На шее «родные» пальцы продавливают внутренний выступ кадыка. Хрип вонзается в раскалённый воздух скальным молотком. Она пытается вскарабкаться по горе воздуха до того места, где будет достаточно кислорода, чтобы сделать единственный вздох.
— Я тебя ненавижу, — проговаривает губами Влада.
Даня заламывает её руку назад до хруста, до сводимой мышцы боли, до закрытого перелома. Сосредоточиться бы на объекте, что пустил её жизнь по наклонной, или на члене Мирона Дмитриевича. Последнее, конечно, ирония в кубе. При таком то недетском раскладе.
— Если тебе всё равно, куда сажать свою жопу, может и мне свезёт?

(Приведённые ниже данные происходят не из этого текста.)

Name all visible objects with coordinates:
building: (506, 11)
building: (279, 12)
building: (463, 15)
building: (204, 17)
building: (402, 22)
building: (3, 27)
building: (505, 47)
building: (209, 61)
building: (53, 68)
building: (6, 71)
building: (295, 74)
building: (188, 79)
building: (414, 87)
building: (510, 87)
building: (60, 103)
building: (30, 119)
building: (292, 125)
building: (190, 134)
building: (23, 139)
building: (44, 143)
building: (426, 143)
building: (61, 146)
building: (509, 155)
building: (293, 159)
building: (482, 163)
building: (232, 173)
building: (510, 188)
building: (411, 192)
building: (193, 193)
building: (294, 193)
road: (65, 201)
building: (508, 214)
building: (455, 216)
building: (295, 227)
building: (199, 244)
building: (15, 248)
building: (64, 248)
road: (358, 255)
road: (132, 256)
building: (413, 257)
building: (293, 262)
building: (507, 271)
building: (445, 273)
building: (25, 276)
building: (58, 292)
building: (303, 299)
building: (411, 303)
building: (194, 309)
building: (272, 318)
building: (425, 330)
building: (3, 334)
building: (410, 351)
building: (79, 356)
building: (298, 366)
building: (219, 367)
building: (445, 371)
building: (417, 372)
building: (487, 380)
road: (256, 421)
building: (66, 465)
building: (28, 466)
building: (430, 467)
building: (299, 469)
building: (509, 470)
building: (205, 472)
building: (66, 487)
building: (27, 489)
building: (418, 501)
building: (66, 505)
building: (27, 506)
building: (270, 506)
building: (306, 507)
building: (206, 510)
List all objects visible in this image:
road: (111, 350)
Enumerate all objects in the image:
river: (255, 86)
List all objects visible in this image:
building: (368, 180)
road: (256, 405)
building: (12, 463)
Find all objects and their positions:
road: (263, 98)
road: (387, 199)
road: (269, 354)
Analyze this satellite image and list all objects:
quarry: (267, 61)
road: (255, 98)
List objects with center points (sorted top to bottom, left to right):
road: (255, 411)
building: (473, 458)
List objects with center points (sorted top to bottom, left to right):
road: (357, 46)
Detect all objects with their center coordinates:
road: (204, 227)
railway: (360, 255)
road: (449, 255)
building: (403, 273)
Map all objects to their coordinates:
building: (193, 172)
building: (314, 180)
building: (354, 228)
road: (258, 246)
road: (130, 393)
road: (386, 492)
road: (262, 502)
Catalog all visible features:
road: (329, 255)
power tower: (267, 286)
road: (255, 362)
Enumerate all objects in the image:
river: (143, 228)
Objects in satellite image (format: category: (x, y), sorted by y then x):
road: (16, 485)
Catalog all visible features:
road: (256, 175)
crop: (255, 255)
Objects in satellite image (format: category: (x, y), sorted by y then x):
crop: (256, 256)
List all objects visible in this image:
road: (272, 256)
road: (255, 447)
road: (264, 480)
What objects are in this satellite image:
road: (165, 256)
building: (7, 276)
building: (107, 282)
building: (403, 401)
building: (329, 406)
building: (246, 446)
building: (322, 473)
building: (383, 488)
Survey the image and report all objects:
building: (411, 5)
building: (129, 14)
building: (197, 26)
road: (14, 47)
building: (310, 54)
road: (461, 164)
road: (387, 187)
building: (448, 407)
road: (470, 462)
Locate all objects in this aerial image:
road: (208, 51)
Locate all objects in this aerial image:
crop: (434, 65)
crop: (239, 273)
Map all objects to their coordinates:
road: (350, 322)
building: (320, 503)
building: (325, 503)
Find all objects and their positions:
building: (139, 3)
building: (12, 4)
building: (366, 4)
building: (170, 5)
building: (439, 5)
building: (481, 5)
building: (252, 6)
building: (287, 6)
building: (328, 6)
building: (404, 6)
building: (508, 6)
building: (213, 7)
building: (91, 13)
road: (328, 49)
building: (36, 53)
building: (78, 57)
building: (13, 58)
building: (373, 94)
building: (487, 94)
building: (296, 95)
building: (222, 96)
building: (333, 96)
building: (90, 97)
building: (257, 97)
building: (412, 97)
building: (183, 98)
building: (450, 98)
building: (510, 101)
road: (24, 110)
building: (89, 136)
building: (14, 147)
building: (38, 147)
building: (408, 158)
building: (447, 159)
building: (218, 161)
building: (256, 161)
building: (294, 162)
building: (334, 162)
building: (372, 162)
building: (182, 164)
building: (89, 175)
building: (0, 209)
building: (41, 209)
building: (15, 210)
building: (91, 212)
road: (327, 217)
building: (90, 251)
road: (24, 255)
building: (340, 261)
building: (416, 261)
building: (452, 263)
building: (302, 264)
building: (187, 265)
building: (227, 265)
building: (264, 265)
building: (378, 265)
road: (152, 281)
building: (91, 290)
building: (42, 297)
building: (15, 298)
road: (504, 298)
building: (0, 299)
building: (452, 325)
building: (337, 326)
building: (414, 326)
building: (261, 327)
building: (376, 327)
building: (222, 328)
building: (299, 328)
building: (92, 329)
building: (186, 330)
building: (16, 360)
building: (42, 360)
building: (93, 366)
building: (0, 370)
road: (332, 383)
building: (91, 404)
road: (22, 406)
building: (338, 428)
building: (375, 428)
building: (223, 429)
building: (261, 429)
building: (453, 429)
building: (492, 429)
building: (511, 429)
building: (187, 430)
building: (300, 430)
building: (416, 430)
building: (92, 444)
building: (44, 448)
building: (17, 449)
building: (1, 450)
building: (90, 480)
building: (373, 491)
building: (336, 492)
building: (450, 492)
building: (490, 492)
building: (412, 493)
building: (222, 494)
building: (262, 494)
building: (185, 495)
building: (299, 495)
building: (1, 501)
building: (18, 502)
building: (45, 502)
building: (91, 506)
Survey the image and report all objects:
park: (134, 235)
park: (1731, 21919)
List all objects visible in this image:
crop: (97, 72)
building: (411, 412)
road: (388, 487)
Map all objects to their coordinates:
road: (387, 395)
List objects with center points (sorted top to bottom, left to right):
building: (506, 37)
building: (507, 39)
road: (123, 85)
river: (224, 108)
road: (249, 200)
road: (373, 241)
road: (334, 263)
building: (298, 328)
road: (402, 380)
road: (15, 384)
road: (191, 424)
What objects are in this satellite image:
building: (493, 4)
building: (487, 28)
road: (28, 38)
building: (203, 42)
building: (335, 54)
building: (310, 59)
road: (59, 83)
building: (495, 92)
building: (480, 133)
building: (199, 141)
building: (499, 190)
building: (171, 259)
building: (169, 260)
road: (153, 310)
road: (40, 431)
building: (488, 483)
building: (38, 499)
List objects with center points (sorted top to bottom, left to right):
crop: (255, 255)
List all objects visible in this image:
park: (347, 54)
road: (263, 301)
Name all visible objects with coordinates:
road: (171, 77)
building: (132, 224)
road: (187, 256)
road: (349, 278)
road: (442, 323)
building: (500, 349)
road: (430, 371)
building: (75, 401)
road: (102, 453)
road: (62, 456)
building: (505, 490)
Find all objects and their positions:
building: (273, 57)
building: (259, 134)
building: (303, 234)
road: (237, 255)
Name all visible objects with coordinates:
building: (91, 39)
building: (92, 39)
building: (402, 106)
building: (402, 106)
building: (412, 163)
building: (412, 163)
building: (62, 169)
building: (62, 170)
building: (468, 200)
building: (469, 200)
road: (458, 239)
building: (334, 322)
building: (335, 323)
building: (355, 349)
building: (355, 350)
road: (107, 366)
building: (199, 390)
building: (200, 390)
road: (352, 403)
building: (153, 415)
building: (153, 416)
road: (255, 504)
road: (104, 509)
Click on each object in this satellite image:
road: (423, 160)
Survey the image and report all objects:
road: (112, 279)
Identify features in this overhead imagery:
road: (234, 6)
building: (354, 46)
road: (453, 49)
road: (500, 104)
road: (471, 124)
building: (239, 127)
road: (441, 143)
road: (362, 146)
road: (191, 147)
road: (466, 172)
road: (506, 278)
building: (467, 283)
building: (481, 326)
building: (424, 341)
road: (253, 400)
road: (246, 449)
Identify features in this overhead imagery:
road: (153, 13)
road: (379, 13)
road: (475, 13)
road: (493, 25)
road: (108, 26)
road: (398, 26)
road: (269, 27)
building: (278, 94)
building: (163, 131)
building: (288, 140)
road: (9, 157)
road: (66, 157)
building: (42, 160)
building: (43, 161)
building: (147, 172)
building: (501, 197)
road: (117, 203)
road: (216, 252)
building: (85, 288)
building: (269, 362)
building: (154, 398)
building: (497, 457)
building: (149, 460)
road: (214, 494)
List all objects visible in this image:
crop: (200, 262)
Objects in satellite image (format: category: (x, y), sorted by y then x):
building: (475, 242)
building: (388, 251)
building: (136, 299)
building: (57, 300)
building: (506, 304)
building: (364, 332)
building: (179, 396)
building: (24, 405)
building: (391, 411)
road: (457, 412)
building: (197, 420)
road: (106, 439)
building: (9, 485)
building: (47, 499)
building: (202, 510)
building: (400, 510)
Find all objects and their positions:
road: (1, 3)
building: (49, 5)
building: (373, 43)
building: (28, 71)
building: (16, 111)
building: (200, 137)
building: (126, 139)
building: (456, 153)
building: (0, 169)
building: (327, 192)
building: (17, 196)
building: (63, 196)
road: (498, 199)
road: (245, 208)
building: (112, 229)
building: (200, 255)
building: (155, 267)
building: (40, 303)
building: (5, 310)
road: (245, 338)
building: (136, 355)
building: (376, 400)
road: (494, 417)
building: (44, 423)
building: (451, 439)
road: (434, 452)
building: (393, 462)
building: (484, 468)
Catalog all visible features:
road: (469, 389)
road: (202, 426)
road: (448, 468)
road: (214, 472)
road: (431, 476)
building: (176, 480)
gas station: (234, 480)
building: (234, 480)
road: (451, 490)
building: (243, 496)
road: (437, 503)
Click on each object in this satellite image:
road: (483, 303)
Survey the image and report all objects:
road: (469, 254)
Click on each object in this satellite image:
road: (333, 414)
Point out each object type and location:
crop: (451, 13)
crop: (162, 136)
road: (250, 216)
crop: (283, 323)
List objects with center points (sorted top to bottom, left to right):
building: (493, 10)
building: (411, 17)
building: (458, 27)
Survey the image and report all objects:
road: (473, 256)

Наваливается всем телом на Владу совсем не по-братски. Обтирается пахом о бедро. Член реагирует на брыкающуюся плоть под собой, вытягивается во всю длину. Сестра размазывает слёзы по рубашке брата, ощущая своё бессилие; рука, заведённая назад, кажется, не подлежит к быстрому восстановлению.
Даня впихивает коленку между её ног, подстраиваясь под обстоятельства. Школьная юбка скатывается валиком к животу, блузка технично рвётся на груди; пуговицы с шумом раскатываются по прихожей.
Сейчас он должен остановиться и сказать, что неудачно пошутил.
Сказать, что это её дело, с кем трахаться.
Так, по крайней мере, говорил своей Катерине Мирон.
А Влада даже и не дочь Даниилу. Схера ли ему распоряжаться её сексуальной жизнью?
Брат, кажется, понимает, что переходит грань дозволенного. Отстраняется от полуголой сестры, но тянет её за собой за блондированные волосы к ванной комнате, прокатывает половой тряпкой по скользкой плитке. Кое-как запихивает её в ванну, тревожа сломанную руку.